== Segment start ==

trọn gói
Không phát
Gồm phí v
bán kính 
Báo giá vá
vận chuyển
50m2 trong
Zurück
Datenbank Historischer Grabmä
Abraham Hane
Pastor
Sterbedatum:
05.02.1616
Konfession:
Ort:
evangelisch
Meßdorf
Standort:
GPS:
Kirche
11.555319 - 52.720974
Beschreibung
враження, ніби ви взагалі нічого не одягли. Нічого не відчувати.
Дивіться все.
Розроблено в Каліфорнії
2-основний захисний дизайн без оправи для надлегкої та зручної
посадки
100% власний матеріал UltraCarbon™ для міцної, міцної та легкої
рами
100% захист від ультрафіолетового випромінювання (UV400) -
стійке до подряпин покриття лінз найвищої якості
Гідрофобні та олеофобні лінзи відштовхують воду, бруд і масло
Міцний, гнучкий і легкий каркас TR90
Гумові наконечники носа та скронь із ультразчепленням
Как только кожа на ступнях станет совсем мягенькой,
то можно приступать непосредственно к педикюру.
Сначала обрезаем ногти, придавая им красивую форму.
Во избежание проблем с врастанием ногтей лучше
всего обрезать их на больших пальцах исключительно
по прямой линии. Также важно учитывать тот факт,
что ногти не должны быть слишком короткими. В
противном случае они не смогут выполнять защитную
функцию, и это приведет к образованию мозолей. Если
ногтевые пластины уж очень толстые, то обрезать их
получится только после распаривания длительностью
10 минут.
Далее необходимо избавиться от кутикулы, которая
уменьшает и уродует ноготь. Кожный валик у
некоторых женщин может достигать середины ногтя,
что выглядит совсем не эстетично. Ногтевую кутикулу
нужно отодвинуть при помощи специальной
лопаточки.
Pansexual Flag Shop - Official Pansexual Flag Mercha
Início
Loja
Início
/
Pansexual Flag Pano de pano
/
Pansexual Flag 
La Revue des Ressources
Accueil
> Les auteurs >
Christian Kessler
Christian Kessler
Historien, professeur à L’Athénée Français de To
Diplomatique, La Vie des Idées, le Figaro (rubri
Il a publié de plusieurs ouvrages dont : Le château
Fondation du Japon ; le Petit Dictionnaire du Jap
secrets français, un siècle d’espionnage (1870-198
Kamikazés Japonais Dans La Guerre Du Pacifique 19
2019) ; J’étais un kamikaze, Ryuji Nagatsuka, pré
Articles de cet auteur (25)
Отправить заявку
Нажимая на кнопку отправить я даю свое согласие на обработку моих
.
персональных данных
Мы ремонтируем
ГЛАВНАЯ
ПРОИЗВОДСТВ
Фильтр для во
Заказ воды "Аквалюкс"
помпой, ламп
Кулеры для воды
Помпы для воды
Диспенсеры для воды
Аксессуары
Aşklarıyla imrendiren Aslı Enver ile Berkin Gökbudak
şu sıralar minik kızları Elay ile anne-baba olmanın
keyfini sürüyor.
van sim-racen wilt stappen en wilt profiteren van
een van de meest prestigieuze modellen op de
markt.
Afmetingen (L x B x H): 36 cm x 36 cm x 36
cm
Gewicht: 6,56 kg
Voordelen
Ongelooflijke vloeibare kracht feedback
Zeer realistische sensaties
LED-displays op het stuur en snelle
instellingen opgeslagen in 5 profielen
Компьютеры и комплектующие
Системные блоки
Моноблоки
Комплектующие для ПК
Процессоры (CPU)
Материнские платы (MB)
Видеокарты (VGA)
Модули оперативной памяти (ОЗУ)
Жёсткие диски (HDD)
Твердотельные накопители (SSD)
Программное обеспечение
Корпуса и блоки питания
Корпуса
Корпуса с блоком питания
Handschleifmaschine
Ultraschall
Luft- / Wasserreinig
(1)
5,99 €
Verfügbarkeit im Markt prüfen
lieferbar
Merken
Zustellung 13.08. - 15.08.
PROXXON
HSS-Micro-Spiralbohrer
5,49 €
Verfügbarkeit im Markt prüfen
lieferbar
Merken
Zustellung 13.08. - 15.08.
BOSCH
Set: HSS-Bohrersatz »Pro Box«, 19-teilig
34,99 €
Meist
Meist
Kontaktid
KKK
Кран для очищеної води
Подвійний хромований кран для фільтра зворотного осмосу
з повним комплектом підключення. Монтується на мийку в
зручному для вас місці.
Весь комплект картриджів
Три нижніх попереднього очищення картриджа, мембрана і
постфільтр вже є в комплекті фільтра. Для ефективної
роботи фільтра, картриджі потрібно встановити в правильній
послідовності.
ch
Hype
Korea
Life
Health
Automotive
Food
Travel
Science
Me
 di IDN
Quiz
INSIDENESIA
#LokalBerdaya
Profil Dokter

== Segment end ==

**Task:** Give every line of the data above as a Markdown table with two columns, Row for the row number and Text for the line, leaving out blank lines.

**Exercise answer:**
| Row | Text |
|---|---|
| 1 | trọn gói |
| 2 | Không phát |
| 3 | Gồm phí v |
| 4 | bán kính  |
| 5 | Báo giá vá |
| 6 | vận chuyển |
| 7 | 50m2 trong |
| 8 | Zurück |
| 9 | Datenbank Historischer Grabmä |
| 10 | Abraham Hane |
| 11 | Pastor |
| 12 | Sterbedatum: |
| 13 | 05.02.1616 |
| 14 | Konfession: |
| 15 | Ort: |
| 16 | evangelisch |
| 17 | Meßdorf |
| 18 | Standort: |
| 19 | GPS: |
| 20 | Kirche |
| 21 | 11.555319 - 52.720974 |
| 22 | Beschreibung |
| 23 | враження, ніби ви взагалі нічого не одягли. Нічого не відчувати. |
| 24 | Дивіться все. |
| 25 | Розроблено в Каліфорнії |
| 26 | 2-основний захисний дизайн без оправи для надлегкої та зручної |
| 27 | посадки |
| 28 | 100% власний матеріал UltraCarbon™ для міцної, міцної та легкої |
| 29 | рами |
| 30 | 100% захист від ультрафіолетового випромінювання (UV400) - |
| 31 | стійке до подряпин покриття лінз найвищої якості |
| 32 | Гідрофобні та олеофобні лінзи відштовхують воду, бруд і масло |
| 33 | Міцний, гнучкий і легкий каркас TR90 |
| 34 | Гумові наконечники носа та скронь із ультразчепленням |
| 35 | Как только кожа на ступнях станет совсем мягенькой, |
| 36 | то можно приступать непосредственно к педикюру. |
| 37 | Сначала обрезаем ногти, придавая им красивую форму. |
| 38 | Во избежание проблем с врастанием ногтей лучше |
| 39 | всего обрезать их на больших пальцах исключительно |
| 40 | по прямой линии. Также важно учитывать тот факт, |
| 41 | что ногти не должны быть слишком короткими. В |
| 42 | противном случае они не смогут выполнять защитную |
| 43 | функцию, и это приведет к образованию мозолей. Если |
| 44 | ногтевые пластины уж очень толстые, то обрезать их |
| 45 | получится только после распаривания длительностью |
| 46 | 10 минут. |
| 47 | Далее необходимо избавиться от кутикулы, которая |
| 48 | уменьшает и уродует ноготь. Кожный валик у |
| 49 | некоторых женщин может достигать середины ногтя, |
| 50 | что выглядит совсем не эстетично. Ногтевую кутикулу |
| 51 | нужно отодвинуть при помощи специальной |
| 52 | лопаточки. |
| 53 | Pansexual Flag Shop - Official Pansexual Flag Mercha |
| 54 | Início |
| 55 | Loja |
| 56 | Início |
| 57 | / |
| 58 | Pansexual Flag Pano de pano |
| 59 | / |
| 60 | Pansexual Flag  |
| 61 | La Revue des Ressources |
| 62 | Accueil |
| 63 | > Les auteurs > |
| 64 | Christian Kessler |
| 65 | Christian Kessler |
| 66 | Historien, professeur à L’Athénée Français de To |
| 67 | Diplomatique, La Vie des Idées, le Figaro (rubri |
| 68 | Il a publié de plusieurs ouvrages dont : Le château |
| 69 | Fondation du Japon ; le Petit Dictionnaire du Jap |
| 70 | secrets français, un siècle d’espionnage (1870-198 |
| 71 | Kamikazés Japonais Dans La Guerre Du Pacifique 19 |
| 72 | 2019) ; J’étais un kamikaze, Ryuji Nagatsuka, pré |
| 73 | Articles de cet auteur (25) |
| 74 | Отправить заявку |
| 75 | Нажимая на кнопку отправить я даю свое согласие на обработку моих |
| 76 | . |
| 77 | персональных данных |
| 78 | Мы ремонтируем |
| 79 | ГЛАВНАЯ |
| 80 | ПРОИЗВОДСТВ |
| 81 | Фильтр для во |
| 82 | Заказ воды "Аквалюкс" |
| 83 | помпой, ламп |
| 84 | Кулеры для воды |
| 85 | Помпы для воды |
| 86 | Диспенсеры для воды |
| 87 | Аксессуары |
| 88 | Aşklarıyla imrendiren Aslı Enver ile Berkin Gökbudak |
| 89 | şu sıralar minik kızları Elay ile anne-baba olmanın |
| 90 | keyfini sürüyor. |
| 91 | van sim-racen wilt stappen en wilt profiteren van |
| 92 | een van de meest prestigieuze modellen op de |
| 93 | markt. |
| 94 | Afmetingen (L x B x H): 36 cm x 36 cm x 36 |
| 95 | cm |
| 96 | Gewicht: 6,56 kg |
| 97 | Voordelen |
| 98 | Ongelooflijke vloeibare kracht feedback |
| 99 | Zeer realistische sensaties |
| 100 | LED-displays op het stuur en snelle |
| 101 | instellingen opgeslagen in 5 profielen |
| 102 | Компьютеры и комплектующие |
| 103 | Системные блоки |
| 104 | Моноблоки |
| 105 | Комплектующие для ПК |
| 106 | Процессоры (CPU) |
| 107 | Материнские платы (MB) |
| 108 | Видеокарты (VGA) |
| 109 | Модули оперативной памяти (ОЗУ) |
| 110 | Жёсткие диски (HDD) |
| 111 | Твердотельные накопители (SSD) |
| 112 | Программное обеспечение |
| 113 | Корпуса и блоки питания |
| 114 | Корпуса |
| 115 | Корпуса с блоком питания |
| 116 | Handschleifmaschine |
| 117 | Ultraschall |
| 118 | Luft- / Wasserreinig |
| 119 | (1) |
| 120 | 5,99 € |
| 121 | Verfügbarkeit im Markt prüfen |
| 122 | lieferbar |
| 123 | Merken |
| 124 | Zustellung 13.08. - 15.08. |
| 125 | PROXXON |
| 126 | HSS-Micro-Spiralbohrer |
| 127 | 5,49 € |
| 128 | Verfügbarkeit im Markt prüfen |
| 129 | lieferbar |
| 130 | Merken |
| 131 | Zustellung 13.08. - 15.08. |
| 132 | BOSCH |
| 133 | Set: HSS-Bohrersatz »Pro Box«, 19-teilig |
| 134 | 34,99 € |
| 135 | Meist |
| 136 | Meist |
| 137 | Kontaktid |
| 138 | KKK |
| 139 | Кран для очищеної води |
| 140 | Подвійний хромований кран для фільтра зворотного осмосу |
| 141 | з повним комплектом підключення. Монтується на мийку в |
| 142 | зручному для вас місці. |
| 143 | Весь комплект картриджів |
| 144 | Три нижніх попереднього очищення картриджа, мембрана і |
| 145 | постфільтр вже є в комплекті фільтра. Для ефективної |
| 146 | роботи фільтра, картриджі потрібно встановити в правильній |
| 147 | послідовності. |
| 148 | ch |
| 149 | Hype |
| 150 | Korea |
| 151 | Life |
| 152 | Health |
| 153 | Automotive |
| 154 | Food |
| 155 | Travel |
| 156 | Science |
| 157 | Me |
| 158 |  di IDN |
| 159 | Quiz |
| 160 | INSIDENESIA |
| 161 | #LokalBerdaya |
| 162 | Profil Dokter |